Skin fibrosis was induced by daily injections of Bleomycin to a total of 52 female C3 H mice, while control mice (n = 28) were treated with phosphate buffered saline (PBS), for 2, 4, 6 or 8 weeks. Skin fibrosis was evaluated using Visiopharm software on Sirius-red stained skin sections. Urine ELISA assays and creatinine corrections were performed to measure CO3-610 levels.
CO3-610 levels were significantly higher in Bleomycin-treated vs. PBS-treated mice at each time point of termination. The mean increases were: 59.2%, P < 0.0008, at 2 weeks; 113.5%, P < 0.001, at 4 weeks; 136.8%, P < 0.0001 at 6 weeks; 157.2%, P < 0.0001 at 8 weeks). PBS-treated mice showed a non-significant increase in CO3-610 levels (mean increase for weeks 2-8 = 1.7%, P = 0.789) CO3-610 levels assayed in urine were statistically significantly correlated with Western blot analysis showing increased skin fibrosis (P < 0.0001, r = 0.65).
Increased levels in mouse urine of the MMP-9 mediated collagen III degradation fragment CO3-610 were correlated with skin fibrosis progression, suggesting that CO3-610 may be a potential positive biomarker to study the pathogenesis of skin fibrosis in mice.
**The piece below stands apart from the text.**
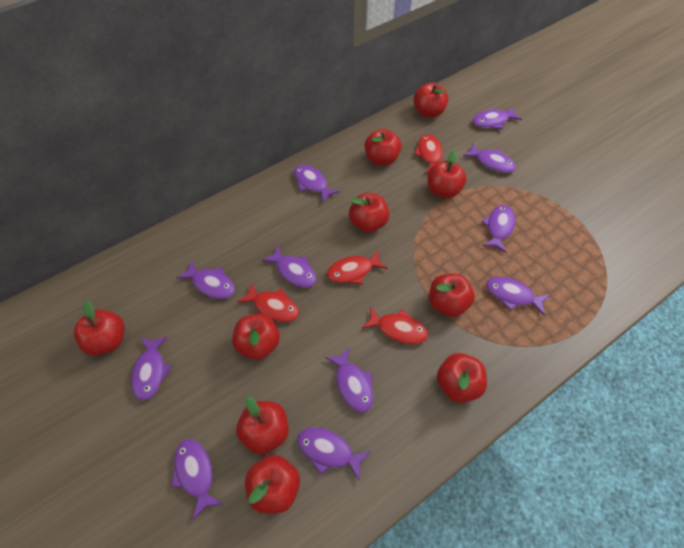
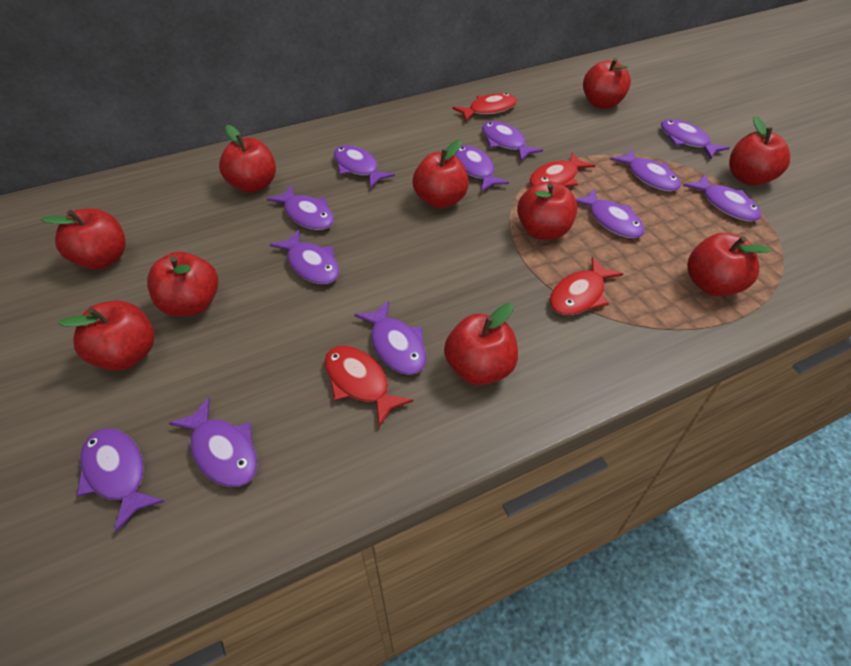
purple fish: 11 -> 12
本研究利用博来霉素诱导的皮肤纤维化模型,研究新表位CO3 - 610(KNGETGPQGP),其为基质金属蛋白酶 - 9(MMP9)降解胶原蛋白III时释放的片段,我们之前已将其描述为肝纤维化的一种新型生物标志物。目的是在另一个特征明确的纤维化模型中研究CO3 - 610水平,以便更好地描述该生物标志物与其他纤维化病理的关系。
对总共52只雌性C3H小鼠每日注射博来霉素诱导皮肤纤维化,而对照小鼠(n = 28)用磷酸盐缓冲盐水(PBS)处理,持续2、4、6或8周。使用Visiopharm软件对天狼星红染色的皮肤切片评估皮肤纤维化情况。进行尿ELISA检测和肌酐校正以测量CO3 - 610水平。
在每个终止时间点,博来霉素处理的小鼠中CO3 - 610水平均显著高于PBS处理的小鼠。平均升高幅度分别为:2周时升高59.2%,P < 0.0008;4周时升高113.5%,P < 0.001;6周时升高136.8%,P < 0.0001;8周时升高157.2%,P < 0.0001)。PBS处理的小鼠中CO3 - 610水平有不显著的升高(第2 - 8周平均升高1.7%,P = 0.789)。尿中检测的CO3 - 610水平与显示皮肤纤维化增加的蛋白质印迹分析在统计学上显著相关(P < 0.0001,r = 0.65)。
小鼠尿液中MMP - 9介导的胶原蛋白III降解片段CO3 - 610水平升高与皮肤纤维化进展相关,表明CO3 - 610可能是研究小鼠皮肤纤维化发病机制的一种潜在阳性生物标志物。